- Your goal -
The expected output is each line below containing "Première", copied in full.

○ ○ ○ ○

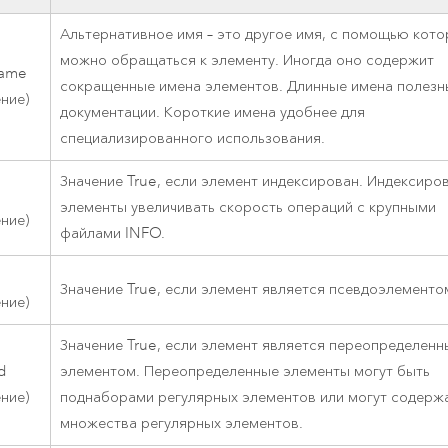
Альтернативное имя – это другое имя, с помощью кото
можно обращаться к элементу. Иногда оно содержит
Name
сокращенные имена элементов. Длинные имена полезн
ение)
документации. Короткие имена удобнее для
специализированного использования.
Значение True, если элемент индексирован. Индексиро
элементы увеличивать скорость операций с крупными
ение)
файлами INFO.
Значение True, если элемент является псевдоэлементо
ение)
Значение True, если элемент является переопределен
d
элементом. Переопределенные элементы могут быть
ение)
поднаборами регулярных элементов или могут содерж
множества регулярных элементов.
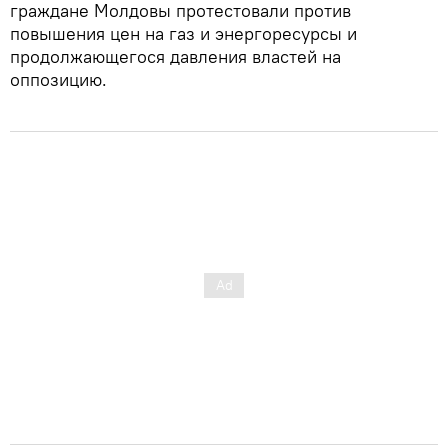
граждане Молдовы протестовали против
повышения цен на газ и энергоресурсы и
продолжающегося давления властей на
оппозицию.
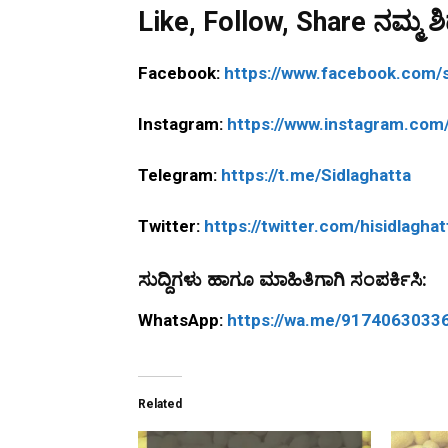
Like, Follow, Share ನಮ್ಮ ಶಿಡ
Facebook:
https://www.facebook.com/s
Instagram:
https://www.instagram.com/
Telegram:
https://t.me/Sidlaghatta
Twitter:
https://twitter.com/hisidlaghat
ಸುದ್ದಿಗಳು ಹಾಗೂ ಮಾಹಿತಿಗಾಗಿ ಸಂಪರ್ಕಿಸಿ:
WhatsApp:
https://wa.me/9174063033
Related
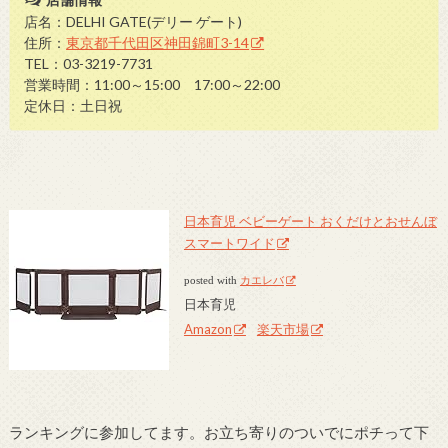
店名：DELHI GATE(デリー ゲート)
住所：
東京都千代田区神田錦町3-14
TEL：03-3219-7731
営業時間：11:00～15:00 17:00～22:00
定休日：土日祝
日本育児 ベビーゲート おくだけとおせんぼ
スマートワイド
posted with
カエレバ
日本育児
Amazon
楽天市場
ランキングに参加してます。お立ち寄りのついでにポチって下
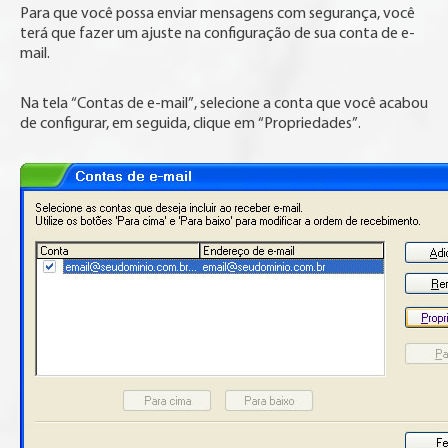
Para que você possa enviar mensagens com segurança, você
terá que fazer um ajuste na configuração de sua conta de e-
mail.
Na tela “Contas de e-mail”, selecione a conta que você acabou
de configurar, em seguida, clique em “Propriedades”.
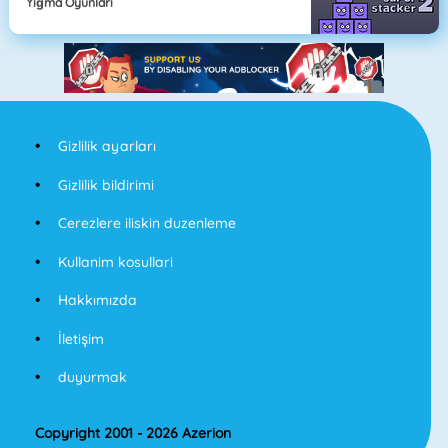
Yığma Oyunları
Gizlilik ayarları
Gizlilik bildirimi
Cerezlere iliskin duzenleme
Kullanim kosullari
Hakkımızda
İletişim
duyurmak
Copyright 2001 - 2026 Azerion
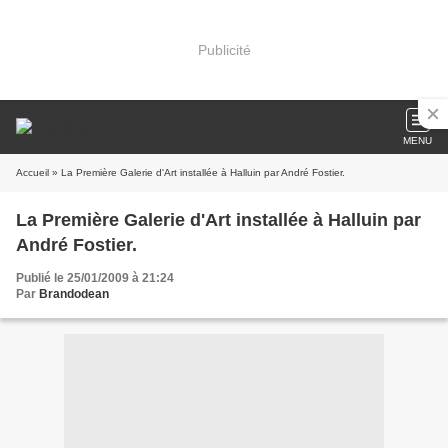
Publicité
MENU
Accueil
» La Première Galerie d'Art installée à Halluin par André Fostier.
La Première Galerie d'Art installée à Halluin par
André Fostier.
Publié le 25/01/2009 à 21:24
Par
Brandodean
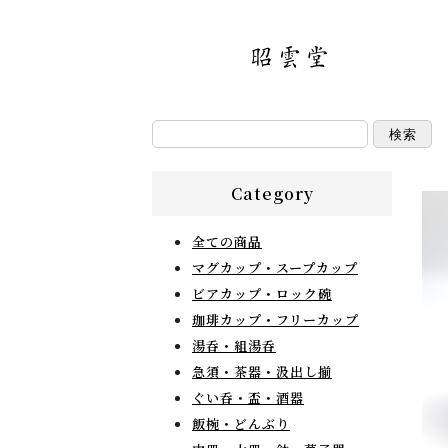
検索
Category
全ての商品
マグカップ・スープカップ
ビアカップ・ロック碗
珈琲カップ・フリーカップ
湯呑・組湯呑
急須・茶器・汲出し揃
ぐい呑・盃・酒器
飯椀・どんぶり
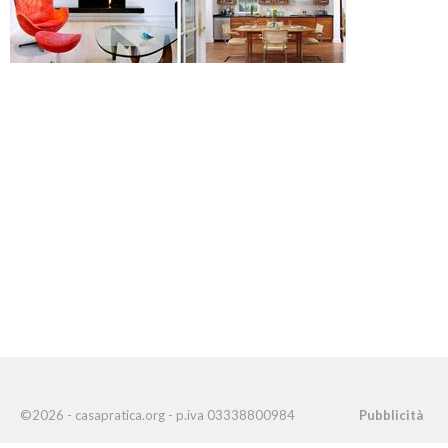
©2026 - casapratica.org - p.iva 03338800984
Pubblicità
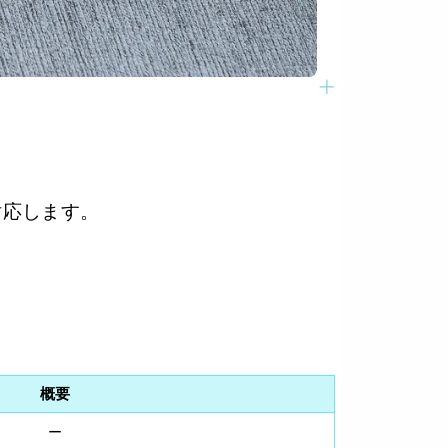
語に対応します。
概要
ー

○ ○ ○ ○

- Answer to this problem -
» La Première Galerie d'Art installée à Halluin par André Fostier.
La Première Galerie d'Art installée à Halluin par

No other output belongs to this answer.